Listed records |
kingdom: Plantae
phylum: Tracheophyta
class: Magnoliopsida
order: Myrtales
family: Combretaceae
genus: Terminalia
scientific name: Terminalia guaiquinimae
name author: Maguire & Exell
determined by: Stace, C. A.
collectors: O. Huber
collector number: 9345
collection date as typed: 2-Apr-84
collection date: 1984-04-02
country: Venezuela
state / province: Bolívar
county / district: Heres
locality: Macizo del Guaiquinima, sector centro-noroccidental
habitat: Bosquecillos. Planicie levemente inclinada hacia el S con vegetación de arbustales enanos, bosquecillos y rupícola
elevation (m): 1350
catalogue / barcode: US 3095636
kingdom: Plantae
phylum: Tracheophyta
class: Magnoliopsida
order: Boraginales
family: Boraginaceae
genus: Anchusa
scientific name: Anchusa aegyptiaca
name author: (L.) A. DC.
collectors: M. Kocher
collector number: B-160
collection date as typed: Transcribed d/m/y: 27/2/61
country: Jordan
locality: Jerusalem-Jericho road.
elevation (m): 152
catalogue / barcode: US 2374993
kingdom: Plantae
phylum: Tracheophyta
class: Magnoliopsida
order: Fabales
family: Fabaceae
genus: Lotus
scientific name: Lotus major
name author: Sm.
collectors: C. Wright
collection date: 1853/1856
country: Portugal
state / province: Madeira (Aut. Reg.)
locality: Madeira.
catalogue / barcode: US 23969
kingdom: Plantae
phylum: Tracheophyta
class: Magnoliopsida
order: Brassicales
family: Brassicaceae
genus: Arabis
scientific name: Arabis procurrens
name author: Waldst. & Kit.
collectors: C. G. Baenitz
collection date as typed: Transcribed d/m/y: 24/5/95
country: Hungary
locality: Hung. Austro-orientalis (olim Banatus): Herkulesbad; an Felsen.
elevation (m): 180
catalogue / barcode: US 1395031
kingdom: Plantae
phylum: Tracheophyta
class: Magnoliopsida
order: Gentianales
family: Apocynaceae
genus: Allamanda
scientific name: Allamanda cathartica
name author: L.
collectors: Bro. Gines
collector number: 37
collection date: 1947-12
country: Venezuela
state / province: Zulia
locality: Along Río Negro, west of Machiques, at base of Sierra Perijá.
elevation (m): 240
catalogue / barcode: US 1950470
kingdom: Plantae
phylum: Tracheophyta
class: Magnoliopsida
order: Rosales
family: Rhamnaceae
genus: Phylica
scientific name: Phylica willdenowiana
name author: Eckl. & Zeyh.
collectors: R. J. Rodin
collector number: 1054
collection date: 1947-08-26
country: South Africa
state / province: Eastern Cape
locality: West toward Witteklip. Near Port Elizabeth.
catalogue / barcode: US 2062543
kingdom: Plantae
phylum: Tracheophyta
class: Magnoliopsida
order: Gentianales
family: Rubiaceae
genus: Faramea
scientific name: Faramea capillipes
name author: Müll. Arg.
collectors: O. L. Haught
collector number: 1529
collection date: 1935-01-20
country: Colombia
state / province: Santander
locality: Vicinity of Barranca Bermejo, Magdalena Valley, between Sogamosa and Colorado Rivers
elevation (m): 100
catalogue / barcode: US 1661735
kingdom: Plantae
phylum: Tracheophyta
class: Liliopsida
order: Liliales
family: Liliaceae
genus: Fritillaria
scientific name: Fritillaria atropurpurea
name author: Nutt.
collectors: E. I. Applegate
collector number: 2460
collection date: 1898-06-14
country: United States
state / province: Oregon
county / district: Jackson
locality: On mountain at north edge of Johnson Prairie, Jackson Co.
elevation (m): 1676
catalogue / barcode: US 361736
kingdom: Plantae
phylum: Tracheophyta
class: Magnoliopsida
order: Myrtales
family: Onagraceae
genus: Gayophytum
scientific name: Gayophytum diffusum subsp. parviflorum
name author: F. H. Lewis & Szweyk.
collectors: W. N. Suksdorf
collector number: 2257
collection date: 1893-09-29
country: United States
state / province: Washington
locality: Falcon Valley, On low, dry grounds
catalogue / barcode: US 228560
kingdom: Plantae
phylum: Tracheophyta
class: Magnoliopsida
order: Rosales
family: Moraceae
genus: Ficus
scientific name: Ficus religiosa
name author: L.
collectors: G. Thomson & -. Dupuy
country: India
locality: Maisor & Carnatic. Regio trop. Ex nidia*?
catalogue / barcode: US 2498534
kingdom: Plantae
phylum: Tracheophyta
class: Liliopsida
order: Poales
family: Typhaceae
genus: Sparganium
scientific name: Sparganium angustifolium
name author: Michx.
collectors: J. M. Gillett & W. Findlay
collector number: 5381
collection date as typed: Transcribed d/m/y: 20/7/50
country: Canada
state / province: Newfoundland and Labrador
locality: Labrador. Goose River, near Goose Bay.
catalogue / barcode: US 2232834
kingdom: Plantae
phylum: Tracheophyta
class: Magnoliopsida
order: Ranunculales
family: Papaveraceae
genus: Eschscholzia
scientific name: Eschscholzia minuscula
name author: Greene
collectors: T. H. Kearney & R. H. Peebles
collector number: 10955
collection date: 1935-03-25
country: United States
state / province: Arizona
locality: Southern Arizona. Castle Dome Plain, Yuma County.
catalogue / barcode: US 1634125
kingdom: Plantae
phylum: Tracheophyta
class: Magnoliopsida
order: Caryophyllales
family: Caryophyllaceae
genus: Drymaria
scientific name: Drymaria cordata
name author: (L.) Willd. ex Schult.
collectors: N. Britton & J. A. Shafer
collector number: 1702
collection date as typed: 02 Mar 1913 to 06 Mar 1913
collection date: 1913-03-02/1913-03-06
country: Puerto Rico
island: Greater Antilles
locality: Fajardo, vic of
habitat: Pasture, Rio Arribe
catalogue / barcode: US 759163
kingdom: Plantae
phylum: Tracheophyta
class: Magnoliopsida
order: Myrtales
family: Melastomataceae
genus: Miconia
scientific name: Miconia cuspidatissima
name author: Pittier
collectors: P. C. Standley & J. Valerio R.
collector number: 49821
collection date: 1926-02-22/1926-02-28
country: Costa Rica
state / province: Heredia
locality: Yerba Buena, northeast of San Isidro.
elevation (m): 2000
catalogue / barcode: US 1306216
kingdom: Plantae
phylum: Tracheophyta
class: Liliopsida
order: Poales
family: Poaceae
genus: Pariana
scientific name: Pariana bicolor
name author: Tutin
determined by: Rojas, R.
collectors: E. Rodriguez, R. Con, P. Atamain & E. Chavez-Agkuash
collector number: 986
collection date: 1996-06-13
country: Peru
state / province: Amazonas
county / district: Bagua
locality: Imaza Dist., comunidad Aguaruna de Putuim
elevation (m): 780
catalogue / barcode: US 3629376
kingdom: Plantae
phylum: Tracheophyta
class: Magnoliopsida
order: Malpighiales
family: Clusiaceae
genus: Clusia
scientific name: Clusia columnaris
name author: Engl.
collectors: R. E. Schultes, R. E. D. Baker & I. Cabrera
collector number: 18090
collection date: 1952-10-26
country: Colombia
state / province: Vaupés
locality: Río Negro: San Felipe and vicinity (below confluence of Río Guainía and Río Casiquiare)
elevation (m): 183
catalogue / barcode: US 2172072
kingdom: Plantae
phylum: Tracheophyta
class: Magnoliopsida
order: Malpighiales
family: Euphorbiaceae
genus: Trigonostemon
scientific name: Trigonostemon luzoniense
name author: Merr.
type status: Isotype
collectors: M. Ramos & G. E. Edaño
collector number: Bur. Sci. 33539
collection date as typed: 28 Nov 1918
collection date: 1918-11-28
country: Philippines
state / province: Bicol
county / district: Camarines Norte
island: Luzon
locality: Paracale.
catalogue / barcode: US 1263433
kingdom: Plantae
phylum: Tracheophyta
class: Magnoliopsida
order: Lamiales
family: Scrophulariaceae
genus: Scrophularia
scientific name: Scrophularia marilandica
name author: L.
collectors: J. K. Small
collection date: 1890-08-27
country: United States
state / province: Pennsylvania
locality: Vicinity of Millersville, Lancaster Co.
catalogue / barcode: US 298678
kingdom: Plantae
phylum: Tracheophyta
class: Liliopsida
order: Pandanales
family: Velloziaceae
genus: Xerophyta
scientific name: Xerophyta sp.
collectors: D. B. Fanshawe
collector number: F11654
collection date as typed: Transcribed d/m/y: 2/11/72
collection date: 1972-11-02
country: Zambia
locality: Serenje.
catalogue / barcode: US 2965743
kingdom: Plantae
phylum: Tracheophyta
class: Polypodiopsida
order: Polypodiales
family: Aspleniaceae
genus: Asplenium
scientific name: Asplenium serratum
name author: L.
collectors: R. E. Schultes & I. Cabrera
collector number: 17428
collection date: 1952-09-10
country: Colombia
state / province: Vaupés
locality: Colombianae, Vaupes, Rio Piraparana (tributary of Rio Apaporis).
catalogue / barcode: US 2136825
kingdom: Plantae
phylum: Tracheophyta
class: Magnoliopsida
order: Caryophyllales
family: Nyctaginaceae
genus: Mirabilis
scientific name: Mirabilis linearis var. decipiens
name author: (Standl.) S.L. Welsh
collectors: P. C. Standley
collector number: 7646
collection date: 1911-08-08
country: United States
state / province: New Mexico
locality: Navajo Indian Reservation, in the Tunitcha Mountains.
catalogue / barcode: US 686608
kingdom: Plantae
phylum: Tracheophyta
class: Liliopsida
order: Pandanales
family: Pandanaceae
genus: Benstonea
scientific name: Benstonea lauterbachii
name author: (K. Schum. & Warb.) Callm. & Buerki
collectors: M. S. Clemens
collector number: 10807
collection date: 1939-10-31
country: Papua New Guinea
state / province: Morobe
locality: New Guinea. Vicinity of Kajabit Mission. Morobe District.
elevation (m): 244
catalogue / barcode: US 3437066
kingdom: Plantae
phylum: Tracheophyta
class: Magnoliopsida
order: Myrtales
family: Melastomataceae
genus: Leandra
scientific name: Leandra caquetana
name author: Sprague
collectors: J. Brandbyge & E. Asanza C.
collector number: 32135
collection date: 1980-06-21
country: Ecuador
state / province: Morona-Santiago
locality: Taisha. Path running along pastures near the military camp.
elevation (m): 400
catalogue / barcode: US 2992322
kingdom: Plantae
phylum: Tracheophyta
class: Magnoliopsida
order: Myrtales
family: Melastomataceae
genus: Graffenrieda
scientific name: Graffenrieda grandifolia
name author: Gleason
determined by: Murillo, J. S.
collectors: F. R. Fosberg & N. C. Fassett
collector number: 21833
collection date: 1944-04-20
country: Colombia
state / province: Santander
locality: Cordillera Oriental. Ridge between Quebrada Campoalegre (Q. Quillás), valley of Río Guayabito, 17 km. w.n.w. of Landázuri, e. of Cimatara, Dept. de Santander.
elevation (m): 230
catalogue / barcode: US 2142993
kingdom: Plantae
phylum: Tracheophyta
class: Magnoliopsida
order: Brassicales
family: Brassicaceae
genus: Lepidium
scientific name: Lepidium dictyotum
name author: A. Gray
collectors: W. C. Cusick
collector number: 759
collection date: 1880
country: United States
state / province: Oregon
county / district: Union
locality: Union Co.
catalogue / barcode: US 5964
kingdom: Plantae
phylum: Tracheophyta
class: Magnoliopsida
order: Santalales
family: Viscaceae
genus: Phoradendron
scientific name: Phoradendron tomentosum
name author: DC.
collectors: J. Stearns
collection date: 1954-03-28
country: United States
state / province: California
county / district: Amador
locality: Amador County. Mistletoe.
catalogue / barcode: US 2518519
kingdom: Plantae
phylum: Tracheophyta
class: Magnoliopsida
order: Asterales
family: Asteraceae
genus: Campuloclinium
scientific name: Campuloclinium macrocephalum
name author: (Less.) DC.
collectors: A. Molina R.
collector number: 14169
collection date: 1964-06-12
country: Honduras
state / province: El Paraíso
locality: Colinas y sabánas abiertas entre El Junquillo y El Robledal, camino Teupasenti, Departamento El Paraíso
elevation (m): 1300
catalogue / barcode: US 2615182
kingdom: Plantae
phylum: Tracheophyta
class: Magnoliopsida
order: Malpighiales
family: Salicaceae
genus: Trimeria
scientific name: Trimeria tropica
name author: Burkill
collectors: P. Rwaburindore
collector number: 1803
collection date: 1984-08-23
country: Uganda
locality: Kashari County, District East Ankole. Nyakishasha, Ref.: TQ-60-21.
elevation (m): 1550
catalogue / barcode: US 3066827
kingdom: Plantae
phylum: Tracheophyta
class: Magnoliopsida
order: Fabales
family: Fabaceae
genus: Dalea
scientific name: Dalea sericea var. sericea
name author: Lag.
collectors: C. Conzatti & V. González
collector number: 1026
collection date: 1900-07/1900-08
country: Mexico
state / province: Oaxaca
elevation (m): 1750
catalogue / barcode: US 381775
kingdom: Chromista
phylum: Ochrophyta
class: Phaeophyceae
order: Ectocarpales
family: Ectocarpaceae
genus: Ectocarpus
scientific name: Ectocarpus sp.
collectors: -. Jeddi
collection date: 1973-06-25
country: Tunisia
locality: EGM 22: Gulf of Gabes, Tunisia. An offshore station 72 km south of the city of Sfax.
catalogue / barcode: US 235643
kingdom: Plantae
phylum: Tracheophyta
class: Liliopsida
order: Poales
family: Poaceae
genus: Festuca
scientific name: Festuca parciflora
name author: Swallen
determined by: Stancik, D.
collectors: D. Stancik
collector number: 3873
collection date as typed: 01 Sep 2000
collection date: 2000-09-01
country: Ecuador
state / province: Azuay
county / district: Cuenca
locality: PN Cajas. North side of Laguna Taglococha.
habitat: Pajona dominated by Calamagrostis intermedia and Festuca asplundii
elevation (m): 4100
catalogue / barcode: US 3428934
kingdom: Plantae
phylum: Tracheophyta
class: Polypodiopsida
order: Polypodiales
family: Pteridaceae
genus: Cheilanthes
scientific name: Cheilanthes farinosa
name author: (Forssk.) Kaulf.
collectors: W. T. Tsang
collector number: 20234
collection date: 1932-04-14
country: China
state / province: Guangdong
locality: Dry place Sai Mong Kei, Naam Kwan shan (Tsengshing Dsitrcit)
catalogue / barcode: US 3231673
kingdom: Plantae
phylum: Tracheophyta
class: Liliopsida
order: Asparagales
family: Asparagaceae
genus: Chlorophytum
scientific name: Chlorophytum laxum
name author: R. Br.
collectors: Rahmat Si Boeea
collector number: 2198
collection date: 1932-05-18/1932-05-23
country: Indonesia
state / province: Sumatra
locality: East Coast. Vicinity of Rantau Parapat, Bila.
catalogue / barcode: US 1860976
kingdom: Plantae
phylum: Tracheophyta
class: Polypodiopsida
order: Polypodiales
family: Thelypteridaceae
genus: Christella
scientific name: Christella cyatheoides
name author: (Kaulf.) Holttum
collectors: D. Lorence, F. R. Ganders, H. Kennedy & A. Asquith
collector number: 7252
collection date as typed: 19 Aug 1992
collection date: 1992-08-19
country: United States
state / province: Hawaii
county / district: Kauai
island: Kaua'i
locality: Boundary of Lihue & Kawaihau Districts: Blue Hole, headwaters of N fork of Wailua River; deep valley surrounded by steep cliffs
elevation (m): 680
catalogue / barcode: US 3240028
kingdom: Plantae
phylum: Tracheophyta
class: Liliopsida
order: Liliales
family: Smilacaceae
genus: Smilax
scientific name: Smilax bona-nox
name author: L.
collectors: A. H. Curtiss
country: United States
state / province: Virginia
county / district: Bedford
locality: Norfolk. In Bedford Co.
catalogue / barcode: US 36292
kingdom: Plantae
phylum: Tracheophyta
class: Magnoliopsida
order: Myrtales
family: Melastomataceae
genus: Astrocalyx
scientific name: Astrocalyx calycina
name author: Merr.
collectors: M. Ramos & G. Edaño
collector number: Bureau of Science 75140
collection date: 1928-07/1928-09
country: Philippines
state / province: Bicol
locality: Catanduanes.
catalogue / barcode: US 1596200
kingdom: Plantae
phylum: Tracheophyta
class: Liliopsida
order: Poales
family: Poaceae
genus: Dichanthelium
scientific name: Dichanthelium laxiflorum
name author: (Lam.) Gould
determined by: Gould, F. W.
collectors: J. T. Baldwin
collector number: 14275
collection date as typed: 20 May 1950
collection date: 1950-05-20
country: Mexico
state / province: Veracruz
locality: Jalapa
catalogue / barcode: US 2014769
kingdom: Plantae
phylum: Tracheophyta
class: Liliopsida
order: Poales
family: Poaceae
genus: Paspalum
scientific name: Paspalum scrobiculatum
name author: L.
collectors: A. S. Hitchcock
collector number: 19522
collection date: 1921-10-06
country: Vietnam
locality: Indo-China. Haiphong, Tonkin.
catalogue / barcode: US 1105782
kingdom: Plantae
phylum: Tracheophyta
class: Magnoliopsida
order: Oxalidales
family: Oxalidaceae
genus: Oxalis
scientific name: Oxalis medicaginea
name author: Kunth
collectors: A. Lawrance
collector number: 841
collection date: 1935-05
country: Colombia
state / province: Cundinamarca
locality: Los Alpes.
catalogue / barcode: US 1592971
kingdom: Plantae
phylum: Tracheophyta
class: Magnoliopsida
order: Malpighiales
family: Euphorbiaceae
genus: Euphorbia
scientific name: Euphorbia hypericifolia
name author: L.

The task | Rewrite the entries from the start through the line containing "county / district: Heres", with "determined by" swapped for "identified by" and nothing else changed.

Full answer |
kingdom: Plantae
phylum: Tracheophyta
class: Magnoliopsida
order: Myrtales
family: Combretaceae
genus: Terminalia
scientific name: Terminalia guaiquinimae
name author: Maguire & Exell
identified by: Stace, C. A.
collectors: O. Huber
collector number: 9345
collection date as typed: 2-Apr-84
collection date: 1984-04-02
country: Venezuela
state / province: Bolívar
county / district: Heres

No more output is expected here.